Texte:
<<<<

La mosquée montréalaise Assahaba où prêche Adil Charkaoui est sur l'écran radar de la Gendarmerie royale du Canada (GRC) « dans plusieurs dossiers » liés à la sécurité nationale, a confirmé hier une analyste du corps de police lors d'un témoignage au tribunal.

« Ce centre, pour moi, est un dénominateur commun dans plusieurs dossiers », a déclaré l'analyste aux renseignements de la criminalité de l'Équipe intégrée de la sécurité nationale (EISN) Geneviève Coulombe, lors du procès pour terrorisme de Sabrine Djermane et El Mahdi Jamali, à Montréal.

C'est la première fois qu'un membre de la GRC va publiquement aussi loin au sujet de l'intérêt porté par le corps de police au Centre communautaire islamique Assahaba, dont La Presse a souvent parlé dans ses pages.

Comme le procès dans le cadre duquel cette déclaration a été faite se tient devant jury, il nous est interdit de revenir sur ce que nous avons déjà écrit ou de donner dans ce texte des informations qui n'ont pas encore été dévoilées aux jurés concernant la mosquée.

« FUYEZ VERS ALLAH ! »

Hier, la procureure experte des dossiers de terrorisme Lyne Décarie a montré au jury des dizaines d'échanges tenus sur Facebook par les deux accusés et dont le contenu a été analysé par Geneviève Coulombe.

Cette dernière a identifié, dans le compte Facebook d'El Mahdi Jamali, des conversations où le jeune homme invite avec insistance des amis à la conférence « Fuyez vers Allah ! », tenue en 2014 au Centre islamique Assahaba, rue Bélanger Est à Montréal.

Parmi les prédicateurs annoncés dans le programme de cet événement, que l'accusé a envoyé en ligne à l'un de ses interlocuteurs, figurent Adil Charkaoui et Hamza Chaoui, dont nous avons aussi déjà parlé.

Mme Coulombe a jugé que le contenu Facebook concernant l'événement « Fuyez vers Allah ! » était pertinent pour l'enquête sur le jeune couple notamment « parce qu'il avait lieu au centre Assahaba », endroit qu'elle connaît par son travail dans l'EISN.

>>>>

Listing:
<<<<

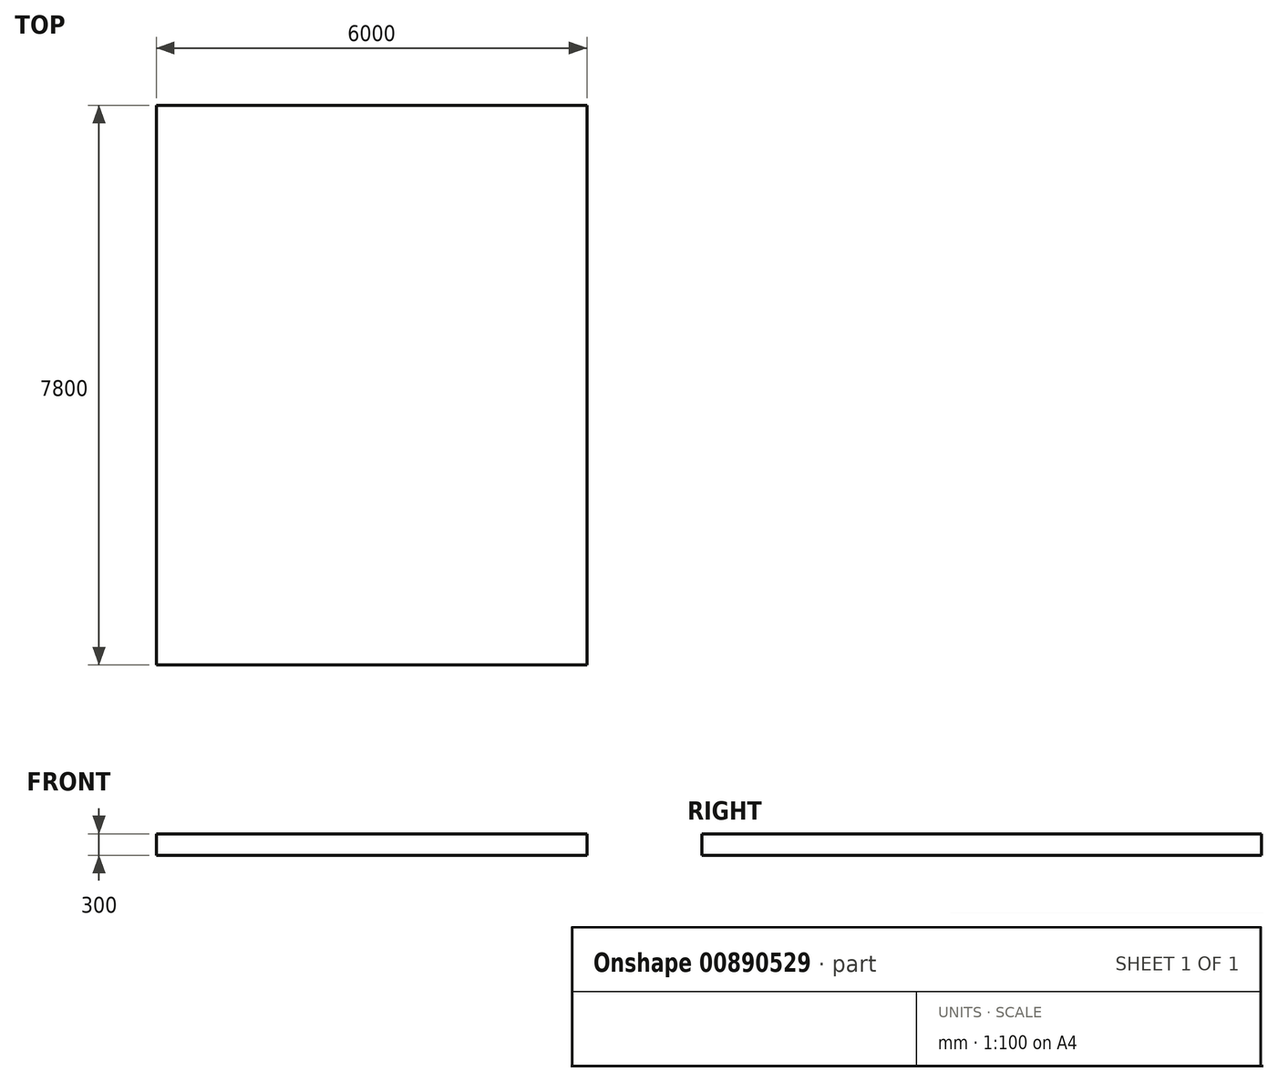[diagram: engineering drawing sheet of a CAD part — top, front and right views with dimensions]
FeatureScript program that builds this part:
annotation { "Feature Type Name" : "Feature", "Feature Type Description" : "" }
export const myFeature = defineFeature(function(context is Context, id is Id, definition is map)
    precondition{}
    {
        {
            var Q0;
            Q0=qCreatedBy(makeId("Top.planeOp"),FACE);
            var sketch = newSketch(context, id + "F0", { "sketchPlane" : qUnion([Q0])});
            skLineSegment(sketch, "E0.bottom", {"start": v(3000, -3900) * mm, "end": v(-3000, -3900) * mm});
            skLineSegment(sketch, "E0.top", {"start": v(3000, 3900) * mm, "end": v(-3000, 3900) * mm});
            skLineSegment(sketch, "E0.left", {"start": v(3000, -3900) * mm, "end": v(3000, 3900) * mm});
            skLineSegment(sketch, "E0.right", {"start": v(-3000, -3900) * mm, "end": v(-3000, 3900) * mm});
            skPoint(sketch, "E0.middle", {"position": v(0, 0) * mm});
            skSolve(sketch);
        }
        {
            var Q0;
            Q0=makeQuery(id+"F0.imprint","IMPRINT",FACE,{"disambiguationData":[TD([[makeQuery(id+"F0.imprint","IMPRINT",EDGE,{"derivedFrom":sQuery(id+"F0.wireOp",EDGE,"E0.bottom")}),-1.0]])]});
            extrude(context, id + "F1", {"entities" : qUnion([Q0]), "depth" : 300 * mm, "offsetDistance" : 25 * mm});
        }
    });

>>>>

Consignes:
• a. Répondez brièvement aux questions suivantes sur l'article consacré à la mosquée Assahaba.
(i) Quelle fonction Geneviève Coulombe exerce-t-elle au sein de l'EISN ?
(ii) Dans quelle rue de Montréal se trouve le Centre islamique Assahaba ?
(iii) Quels prédicateurs figurent parmi ceux annoncés au programme de la conférence « Fuyez vers Allah ! » ?
• b. Poursuivez l'article sur la mosquée Assahaba à partir de sa dernière phrase.

Réponses attendues:
• a.
(i) Elle est analyste aux renseignements de la criminalité.
(ii) Rue Bélanger Est.
(iii) Adil Charkaoui et Hamza Chaoui.

• b.
Lorsque l'avocat d'El Mahdi Jamali, Me Tiago Murias, a demandé à la témoin de préciser les critères qu'elle a utilisés pour choisir les éléments « pertinents à l'enquête », l'analyste a entre autres souligné l'importance de « faire le lien avec d'autres dossiers ou des pistes d'enquête ».

EFFACER SES TRACES

L'analyste de la GRC a aussi ciblé, dans les comptes Facebook des deux accusés, des liens web vers des vidéos et des photos traitant du groupe armé État islamique (EI) et des conversations dans lesquelles elle a décelé des propos violents ou traitant du djihad.

La Couronne a aussi déposé en preuve des conversations dans lesquelles El Mahdi Jamali s'interroge sur la manière d'effacer certaines traces sur le réseau social. Il demande par exemple à un ami : « Comment tu fais pour supprimer tes actions de Facebook ? »

Selon le témoignage de Geneviève Coulombe, il a réussi à effacer certaines conversations, dont le contenu n'a pu être révélé.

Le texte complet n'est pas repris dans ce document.